The U.S. Navy is moving towards selecting Raytheon's Griffin missile as the replacement for the cancelled Non-Line of Sight missile on its Littoral Combat Ships, according to the director of the service's surface warfare division.
After evaluating its options for replacing one of the key parts of the LCS' surface warfare mission systems for six months, the surface warfare division settled on the Griffin due to the fact that it can hit targets at acceptable ranges for less money than the NLOS system, said Rear Adm.
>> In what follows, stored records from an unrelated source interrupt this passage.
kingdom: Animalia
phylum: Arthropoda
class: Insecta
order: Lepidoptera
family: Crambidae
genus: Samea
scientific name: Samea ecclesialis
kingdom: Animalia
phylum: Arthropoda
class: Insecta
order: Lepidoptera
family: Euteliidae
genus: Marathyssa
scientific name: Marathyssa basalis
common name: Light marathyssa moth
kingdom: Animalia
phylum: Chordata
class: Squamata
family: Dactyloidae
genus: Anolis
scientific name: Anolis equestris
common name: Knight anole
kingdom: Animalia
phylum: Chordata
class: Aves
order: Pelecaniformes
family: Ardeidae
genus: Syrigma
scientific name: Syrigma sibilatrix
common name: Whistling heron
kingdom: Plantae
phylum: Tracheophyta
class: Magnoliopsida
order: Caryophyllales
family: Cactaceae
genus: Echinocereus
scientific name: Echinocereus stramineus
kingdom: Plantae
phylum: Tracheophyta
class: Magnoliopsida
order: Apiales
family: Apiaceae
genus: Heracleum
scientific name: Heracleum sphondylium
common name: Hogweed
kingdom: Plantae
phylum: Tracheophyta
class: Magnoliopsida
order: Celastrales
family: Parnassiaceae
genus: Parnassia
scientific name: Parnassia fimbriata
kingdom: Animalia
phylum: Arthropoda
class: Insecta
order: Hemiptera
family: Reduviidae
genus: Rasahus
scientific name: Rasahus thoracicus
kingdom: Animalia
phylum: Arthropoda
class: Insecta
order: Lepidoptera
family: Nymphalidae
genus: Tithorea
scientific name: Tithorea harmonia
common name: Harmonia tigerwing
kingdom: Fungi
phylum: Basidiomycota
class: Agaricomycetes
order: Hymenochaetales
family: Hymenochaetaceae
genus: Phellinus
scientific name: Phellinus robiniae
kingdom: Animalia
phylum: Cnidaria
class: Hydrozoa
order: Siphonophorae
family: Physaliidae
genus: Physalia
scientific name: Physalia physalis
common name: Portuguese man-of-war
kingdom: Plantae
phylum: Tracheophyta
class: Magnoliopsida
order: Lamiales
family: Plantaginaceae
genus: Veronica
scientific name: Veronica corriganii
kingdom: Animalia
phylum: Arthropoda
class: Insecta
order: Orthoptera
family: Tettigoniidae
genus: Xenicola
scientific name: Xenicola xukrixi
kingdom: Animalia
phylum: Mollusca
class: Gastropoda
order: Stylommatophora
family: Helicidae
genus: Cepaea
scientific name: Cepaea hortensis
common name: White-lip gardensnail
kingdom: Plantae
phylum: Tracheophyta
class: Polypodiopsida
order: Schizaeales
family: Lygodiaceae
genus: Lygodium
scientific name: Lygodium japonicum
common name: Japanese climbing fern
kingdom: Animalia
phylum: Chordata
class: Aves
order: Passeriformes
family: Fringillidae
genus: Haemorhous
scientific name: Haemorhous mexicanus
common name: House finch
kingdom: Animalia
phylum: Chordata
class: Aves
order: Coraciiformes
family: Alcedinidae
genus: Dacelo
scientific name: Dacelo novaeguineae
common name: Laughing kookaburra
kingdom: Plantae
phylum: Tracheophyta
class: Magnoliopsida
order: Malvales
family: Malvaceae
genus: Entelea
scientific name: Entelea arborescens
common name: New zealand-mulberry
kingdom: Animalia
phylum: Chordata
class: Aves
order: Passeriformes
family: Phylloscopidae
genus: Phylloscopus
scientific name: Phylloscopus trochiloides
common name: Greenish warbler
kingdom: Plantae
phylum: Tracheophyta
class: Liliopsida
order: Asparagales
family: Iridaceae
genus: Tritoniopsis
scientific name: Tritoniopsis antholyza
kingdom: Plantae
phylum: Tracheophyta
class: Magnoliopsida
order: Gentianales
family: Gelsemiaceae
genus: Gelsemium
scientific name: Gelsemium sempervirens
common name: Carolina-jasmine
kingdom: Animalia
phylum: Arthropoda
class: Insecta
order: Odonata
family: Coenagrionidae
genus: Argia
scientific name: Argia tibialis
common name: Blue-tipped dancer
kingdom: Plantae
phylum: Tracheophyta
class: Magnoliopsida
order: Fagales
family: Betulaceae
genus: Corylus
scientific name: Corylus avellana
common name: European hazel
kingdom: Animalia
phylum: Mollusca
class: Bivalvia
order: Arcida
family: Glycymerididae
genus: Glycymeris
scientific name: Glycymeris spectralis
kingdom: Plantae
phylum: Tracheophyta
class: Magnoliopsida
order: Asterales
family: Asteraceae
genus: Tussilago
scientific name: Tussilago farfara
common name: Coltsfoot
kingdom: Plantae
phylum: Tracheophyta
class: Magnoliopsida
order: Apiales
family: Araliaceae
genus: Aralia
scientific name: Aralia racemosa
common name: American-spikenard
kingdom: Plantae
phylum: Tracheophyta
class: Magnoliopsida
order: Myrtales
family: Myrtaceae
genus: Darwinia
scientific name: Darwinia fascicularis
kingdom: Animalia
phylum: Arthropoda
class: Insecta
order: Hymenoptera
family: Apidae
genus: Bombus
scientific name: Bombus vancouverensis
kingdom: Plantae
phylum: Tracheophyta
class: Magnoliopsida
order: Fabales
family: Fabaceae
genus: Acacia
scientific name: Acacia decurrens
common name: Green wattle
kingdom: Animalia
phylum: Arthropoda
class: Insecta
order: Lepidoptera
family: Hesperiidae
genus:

Frank Pandolfe today during a speech at a Surface Navy Association convention in Arlington, Va.
The Griffin -- with its launchers pictured above mounted on a Humvee -- will also be cheaper to install on the LCS than the larger NLOS system, according to Pandolfe.
Top Navy brass must now sign off on Pandolfe's recommendation to buy the Griffin.
The service is hoping to field a short-range version of the weapon around mid-decade followed by a longer-range version of it a couple of years later, according to a chart he showed during his speech. The missile, which uses parts of the Javelin anti-tank and AIM-9X Sidewinder air-to-air missiles, was originally designed as a replacement for the Hellfire antitank missile used by UAVs. It's equipped with a 13 pound warhead and semi-active laser seeker.
This comes a little more than a week after the Navy moved to buy 10 each of the Freedom and Independence class LCSs over the next five years. The sea service says this move will save $2.9 billion over the original plan to buy 19 of one class of LCS in the same time period.